Secrets drive me crazy. Tell me you have a secret and I’ll badger you about it until you fold. As a kid, I would surreptitiously peel back the tape on my gifts long before Christmas morning. Heck, I even read the last page of Harry Potter and the Deathly Hollows before I read the first.
So it surprised everyone, most of all myself, when I agreed with my husband that we could wait to find out the sex of our first baby. I had my reasons ready to spout off to anyone who asked about our decision: So much of what happened in the pregnancy was about me (my body, my choice of doctor), I was letting my husband make this one decision. And that with the sex of your first, it doesn’t really matter if it’s a boy or a girl.
Except that it did matter--oh so very much--to me. I really, really, really wanted a boy. I would secretly seethe when anyone—friends or strangers—would guess I was pregnant with a girl.
I had my reasons for wanting a boy—my relationship with my own mother was/still can be tense, especially during the teenage years, and boys seemed easier. If I had a boy and then did go on to have a girl, at least I would have some experience as a parent before I had to deal with the treacherous waters of parenting a teenage girl.
Also, I adore my nephew. He’s sandwiched in between two girls, his younger sister is a mere 15 months younger. It happened that I was between jobs when she was born so I helped out a lot during those first few weeks. As the middle child, he got stuck with his Aunt Annie. The baby needed her mom and his older sister was able to demand—and spend time—with daddy. My nephew won my heart over the course of those few weeks and was a large part of the reason I finally decided in my mid 30s that, yes, I did want kids after all.
So when anyone would guess I was carrying a girl, I would rail in my head and scream, “NOOOOO!!!” all while pleasantly smiling and nodding my head.
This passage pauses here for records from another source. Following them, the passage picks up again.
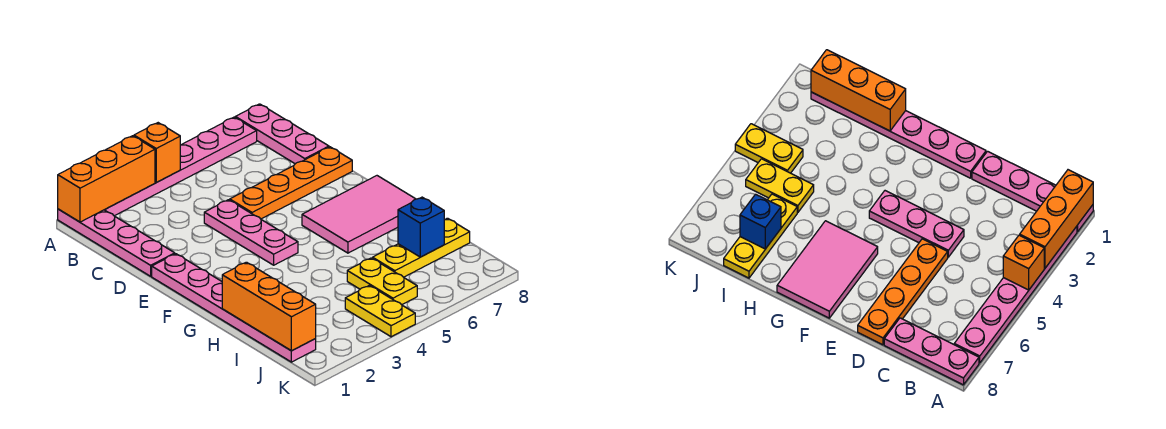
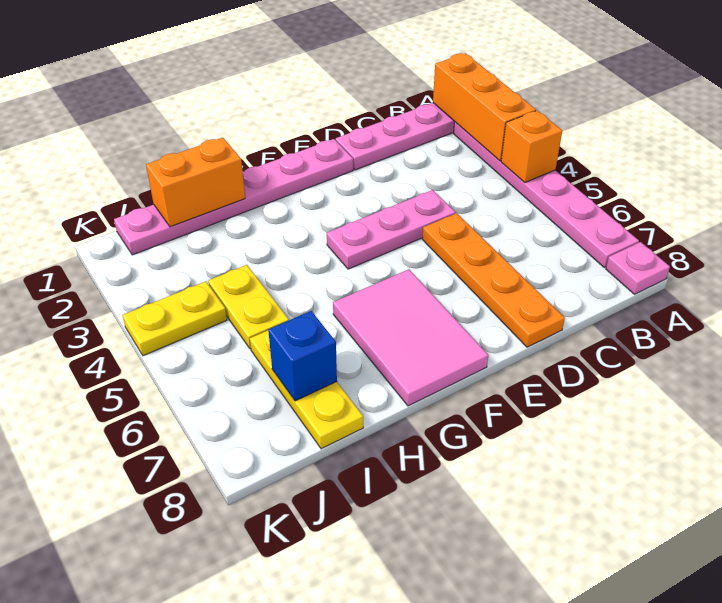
pink plate A8:C8 level 1 -> pink plate A8 level 1
orange brick H1:J1 level 2 -> orange brick H1:I1 level 2
yellow plate I5:J5 level 1 -> yellow plate I4:I5 level 1

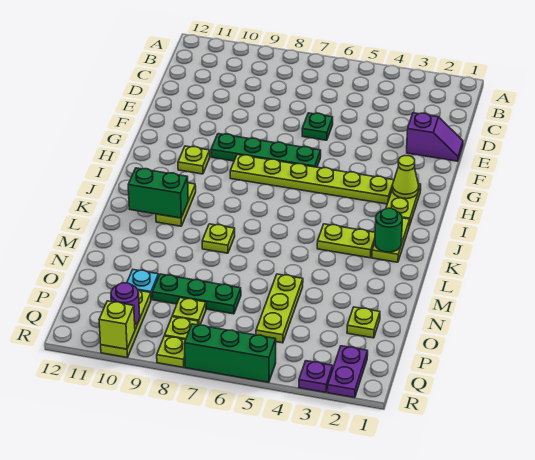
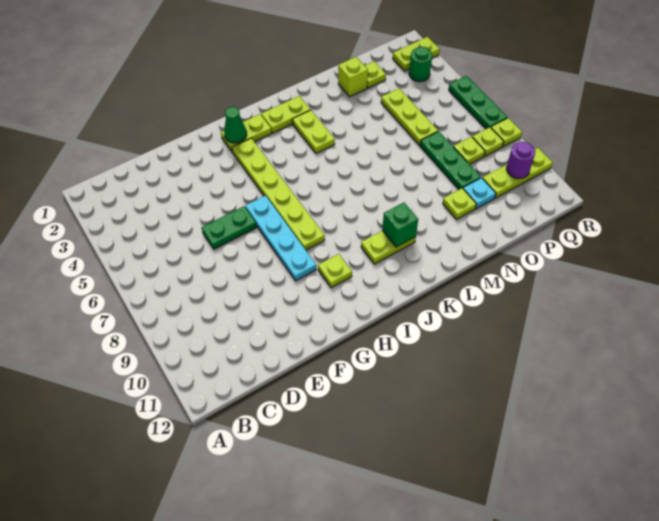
purple slope E1:E2 level 1 top 2 -> none
green plate E6 level 1 -> green plate E6:F6 level 1
green plate G6:G9 level 1 -> cyan plate G6:G9 level 1
lime cone H2 level 2 -> green cone H2 level 2
green round brick K2 level 2 -> green round brick Q3 level 1
green brick K10:K11 level 2 -> green brick K10 level 2
lime plate L8 level 1 -> lime plate N10 level 1
lime plate N5:P5 level 1 -> lime plate O4:O6 level 1
purple plate Q2:R2 level 1 -> lime plate Q2:R2 level 1
purple plate R3 level 1 -> none
green brick R5:R7 level 1 -> green plate R5:R7 level 1
lime brick R10 level 2 -> lime brick N2 level 1

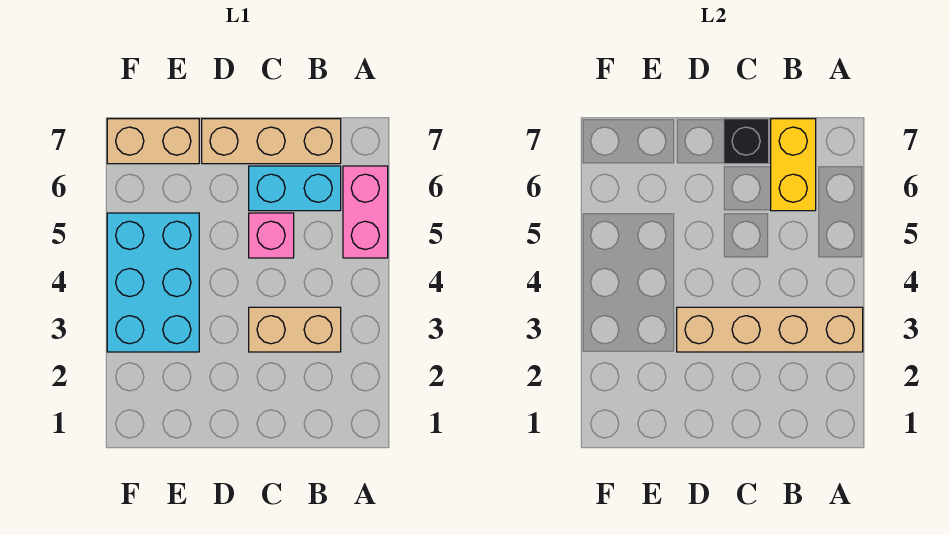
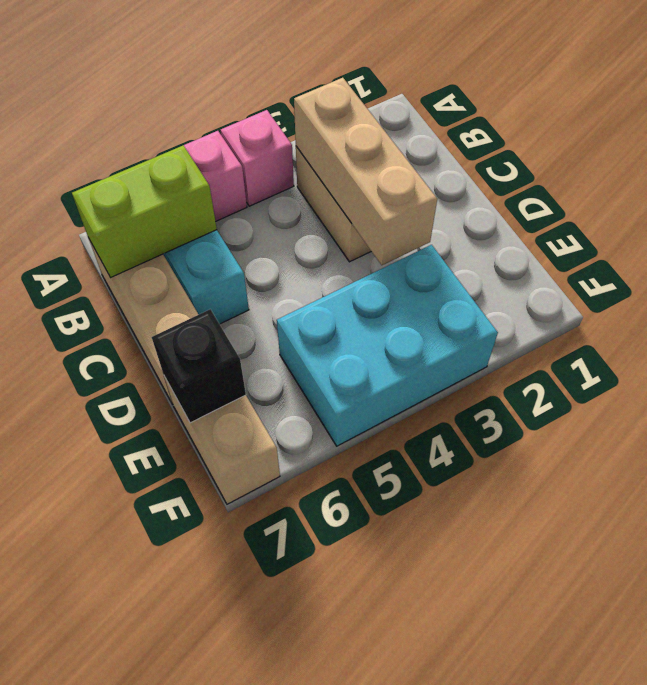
tan brick A3:D3 level 2 -> tan brick B3:D3 level 2
yellow brick B6:B7 level 2 -> lime brick B6:B7 level 2
pink brick C5 level 1 -> pink brick A4 level 1
black brick C7 level 2 -> black brick E7 level 2

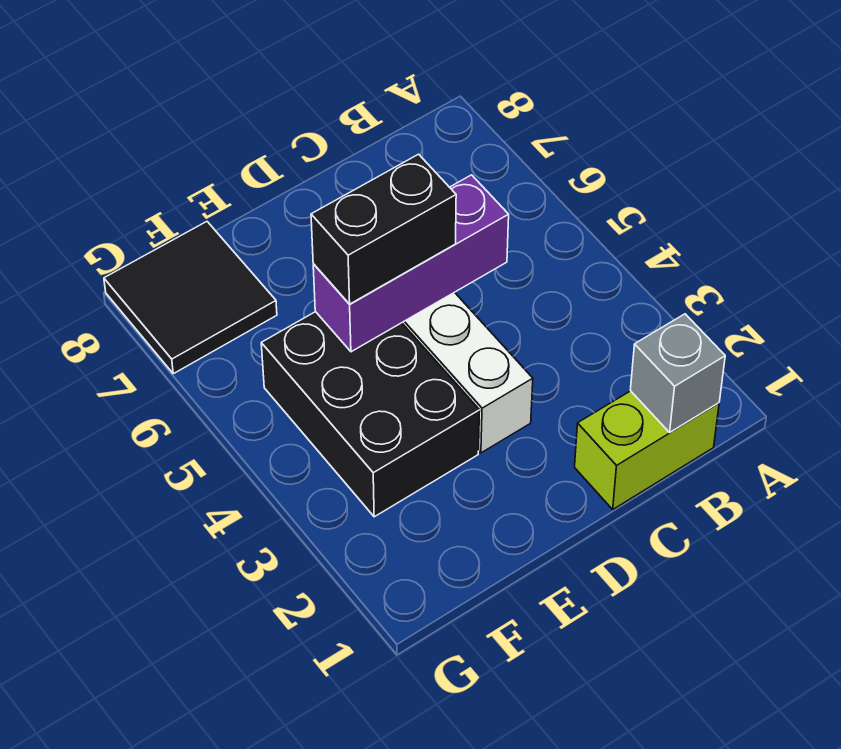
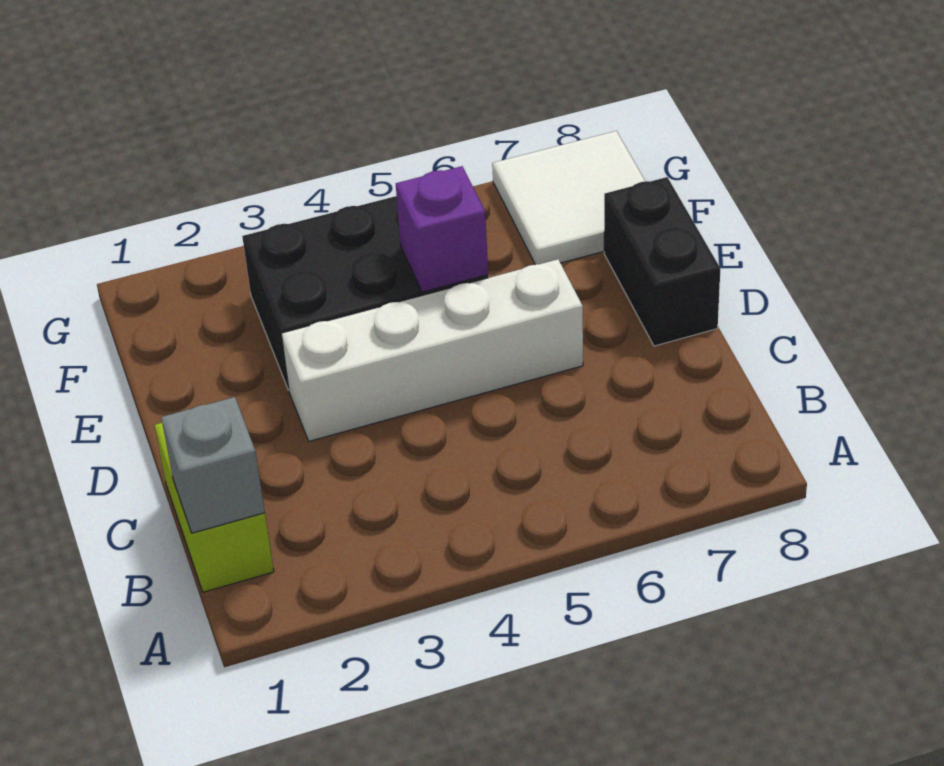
purple brick C5:E5 level 2 -> purple brick E5 level 2
black brick D5:E5 level 3 -> black brick D8:E8 level 1
black tile F7:G8 level 1 -> white tile F7:G8 level 1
Then, toward the end of my pregnancy, my doctor sent me for a growth scan. It revealed that my baby was small and subsequent scans revealed that baby wasn’t growing much at all. My OB and the high risk doctor I went to for a second opinion suspected I had clots in my placenta. At 37.5 weeks, I was induced, late on a Monday evening.
I didn’t make it too far—I was only in labor about 4 hours—before my doctor said we needed to do an emergency C-section because the baby’s heart rate was dropping. So at around 3 a.m. I was wheeled into the operating room. Those minutes alone with the medical staff while they strapped my arms down, painted my abdomen with iodine and put up the curtain were truly frightening. The room was bright and cold and I was so scared my baby wouldn’t be OK.
The C-section was pretty standard as far as C-sections go. My husband was allowed in and he held my hand as the doctors cut open my belly. They say you’re only supposed to feel “tugging” to me, it was more like my insides were being ripped out.
After all the stress of the emergency induction, the scariness of the middle of the night C-section and the pain, when my doctor happily cried out, “It’s a boy!” I couldn’t have cared less. I was happy my baby was OK. I was overwhelmed that I was a mom. And my insides were still out open on the table.
I had expected having a baby would be the happiest moment of my life. And it wasn’t. And I certainly expected that hearing “It’s a boy!” after waiting for nine months to find out would also be right up there, and it wasn’t.
Flash forward a year and I was unexpectedly yet very happily pregnant with baby #2. This time my husband and I agreed we would find out the baby’s sex. Because it was my turn. Because, for practicality’s sake, we needed to know if we should keep all the clothes if we were having a boy. And this time, I really, really wanted a girl.
Because of my age, I did the Harmony test, which in addition to telling you your baby’s risk for Down’s Syndrome and other chromosome disorders, also tells you the baby’s sex.
My husband and I wanted to be together to find out the baby’s sex. I had a bottle of sparkling cider chilling in the fridge awaiting the day we got the test results (and crossed my fingers that the baby would be healthy and we would indeed have something to celebrate).
After what felt like an excruciatingly long 2 weeks, I got the call from my doctor. The good news: our baby’s chromosomes were perfect. And did I want to know the sex? I asked her to write it down and planned to pick it up the next day.
But when my husband got home from work, he said he couldn’t wait. We had waited 9 months last time, but this time, waiting 24 hours was too much! So we popped the sparkling cider and called the doctor’s office.
My doctor’s assistant answered the phone and gave us the good news, “It’s a girl!” This time, I was thrilled!
I loved that I had the chance to tell friends and family that I was having a baby and offer them a gender reveal cupcake on the spot. I liked that we only had to pick out one name. I liked that I could start shopping for baby girl clothes. But most of all, I enjoyed having a modicum of control over the crazy ride that pregnancy can be.